Stories from the Mississippi
Mike DeRusha, lockmaster at U.S. Army Corps of Engineers, St. Paul District, operates the gates for the Upper Saint Anthony Falls lock in Minneapolis.
Navigating the Mississippi and its History
"The river is like a motorcycle," explained Mike DeRusha, lockmaster at U.S. Army Corps of Engineers, St. Paul District. "If you don't respect it, it will do you in."
The lock and dam systems on the upper Mississippi River were designed to help maintain navigation and minimize flooding on the river. In the summer when the water level drops, the Corps of Engineers maintains a 9-foot deep channel for the tugs pushing barges up and down the river.
DeRusha explained how the lock system worked.
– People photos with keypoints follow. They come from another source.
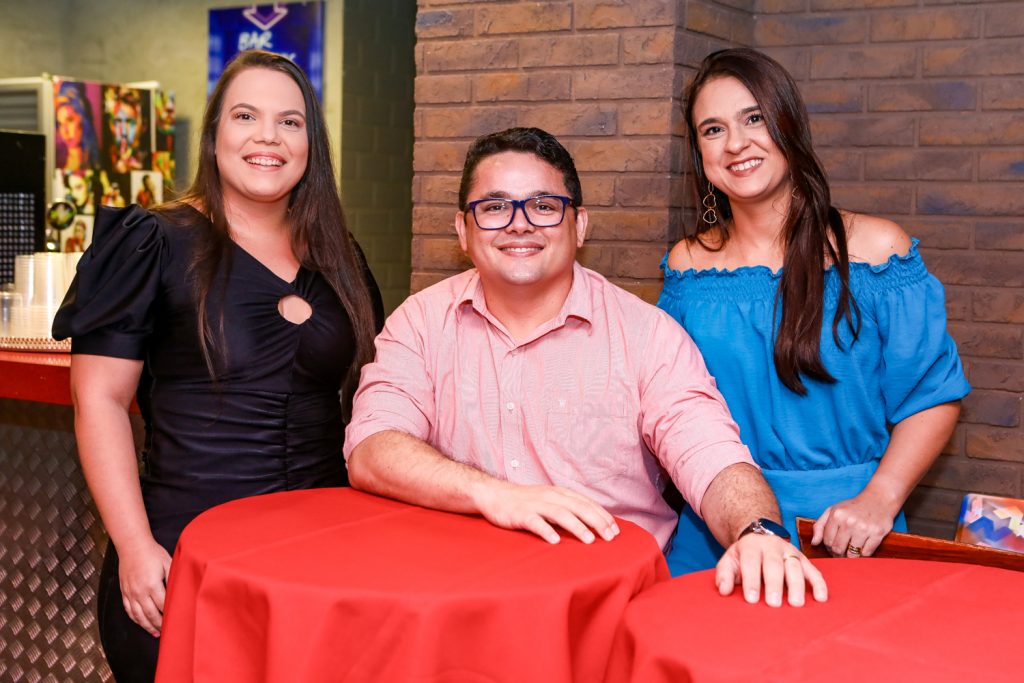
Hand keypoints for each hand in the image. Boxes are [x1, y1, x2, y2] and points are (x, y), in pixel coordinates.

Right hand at [117, 538, 171, 636]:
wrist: (132, 545)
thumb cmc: (152, 553)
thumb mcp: (168, 563)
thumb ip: (173, 578)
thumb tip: (180, 591)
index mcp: (152, 585)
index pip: (163, 605)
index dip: (170, 615)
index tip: (177, 621)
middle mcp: (139, 592)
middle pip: (151, 614)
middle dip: (160, 625)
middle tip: (168, 632)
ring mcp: (130, 593)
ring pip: (138, 616)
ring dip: (147, 626)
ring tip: (156, 633)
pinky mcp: (124, 592)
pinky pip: (129, 610)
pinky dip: (135, 619)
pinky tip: (141, 623)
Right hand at [475, 481, 619, 544]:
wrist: (495, 495)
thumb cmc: (526, 502)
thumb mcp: (549, 500)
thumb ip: (567, 508)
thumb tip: (591, 523)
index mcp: (559, 493)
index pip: (586, 503)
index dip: (602, 516)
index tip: (615, 530)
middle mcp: (550, 496)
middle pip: (578, 507)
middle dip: (596, 521)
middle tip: (610, 537)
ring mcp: (535, 505)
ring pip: (560, 513)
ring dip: (577, 526)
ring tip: (589, 540)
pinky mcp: (521, 514)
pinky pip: (535, 522)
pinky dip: (546, 530)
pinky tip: (555, 541)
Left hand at [716, 533, 826, 606]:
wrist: (759, 537)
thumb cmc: (743, 557)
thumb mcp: (729, 560)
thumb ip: (724, 575)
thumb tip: (724, 591)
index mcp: (751, 546)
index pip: (751, 562)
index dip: (751, 580)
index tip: (751, 599)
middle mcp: (772, 547)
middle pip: (774, 564)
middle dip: (774, 584)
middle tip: (774, 604)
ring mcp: (789, 552)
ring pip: (795, 566)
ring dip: (796, 585)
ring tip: (796, 604)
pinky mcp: (803, 559)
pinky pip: (813, 570)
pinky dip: (819, 584)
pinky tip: (821, 598)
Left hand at [812, 491, 896, 557]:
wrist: (878, 498)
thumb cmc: (853, 507)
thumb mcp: (833, 511)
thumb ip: (819, 526)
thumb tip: (814, 543)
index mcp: (836, 515)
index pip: (827, 541)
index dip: (829, 548)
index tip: (833, 548)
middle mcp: (849, 522)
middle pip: (838, 549)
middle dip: (838, 554)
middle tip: (841, 553)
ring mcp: (864, 528)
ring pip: (852, 554)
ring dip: (850, 557)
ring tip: (850, 553)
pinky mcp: (878, 533)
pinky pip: (867, 553)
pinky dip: (863, 555)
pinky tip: (862, 549)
"The net effect is like putting a boat in an empty bathtub and then filling the bathtub so the boat can climb up to a greater height. This system allows boats to walk or climb up a series of 27 steps on the upper Mississippi River from St. Louis, Missouri, to St. Paul, Minnesota."
I wasn't interested in climbing up; my canoe was pointing south, or down the river.
Slowly, I paddled my tiny canoe into the large "bathtub" that was filled with river water. The lock chamber is 56-feet wide and 400-feet long. Accompanied by friends Phil and Eric Reinhardt, our tiny boats seemed to be small bobbers or floating toys for a concrete bathtub.
Tom, one of the staff members at Lock and Dam No. 1, lowered a rope down to my canoe. The rope was for me to hold as the water emptied out of the chamber.
Phil Reinhardt of St. Paul, Minnesota, holds onto a rope in Lock and Dam No. 1 on the Mississippi River in Minneapolis as the gates close in the background.
"We never hear what happens to you guys," Tom said, as he leaned over the edge. He was referring to the people who explore the entire length of the river. "Make sure you let us know when you get to the end of the river."
"Yes, I'll let you know when I get to the end," I replied. I just hope I get to the end.
The process of the lock uses gravity to feed in or to release the water into the chamber. This either rises or lowers whatever is captured inside.
Slowly, the large doors closed until the Mississippi River disappeared behind us.
Soon, millions of gallons of water began leaving the chamber and my canoe inched lower. I could measure my progress as the rope passed through my hand.
After about 15 minutes, I looked up along the wet concrete wall. Water squirted through a few places from the large doors behind us. A random thought floated though my mind. "If those gates failed, a 40-foot wall of water would sweep us down river."
The 40-foot drop felt farther, almost spooky like a tomb, especially when looking up from below in a tiny canoe.
Phil and Eric Reinhardt of St. Paul, Minnesota, paddle out of Lock and Dam No. 1 on the Mississippi River in Minneapolis. The lock and dam system helps maintain river navigation and control flooding.
There is no charge to go through the locks, whether you are in a tug with barges or in a tiny canoe.
"How do we know when it's time to go?"
"They will give a signal," Phil Reinhardt replied.
Just as Phil completed his sentence, a loud horn sound filled the air.
"That answered that question," I said, laughing.
I put my paddle into the water and guided my canoe back to the open river.
Dean paddles his canoe toward downtown St. Paul, Minnesota on the Mississippi River.
The river was considerably lower from the high water in the spring. Brown rock, generally below the water, lined both sides of the river. People fished from the bank and pleasure boats passed as we continued downstream.
Above was Fort Snelling, once the frontier west. This was a military fortification located at the confluence of the Minnesota River and Mississippi River. In 1825, this was the end of the world. For some Native American Indians, it was the beginning of the world. Now it is surrounded by city.
It was also this location that resulted in what is now widely regarded as the worst U.S. Supreme Court decision, Dred Scott v. Sandford. The Supreme Court ruled in 1857 that African Americans, whether slave or free, could not be American citizens.
It was a decision that would eventually help set the framework for the Civil War.
The river was changing from its small beginning in northern Minnesota and so was its role in history.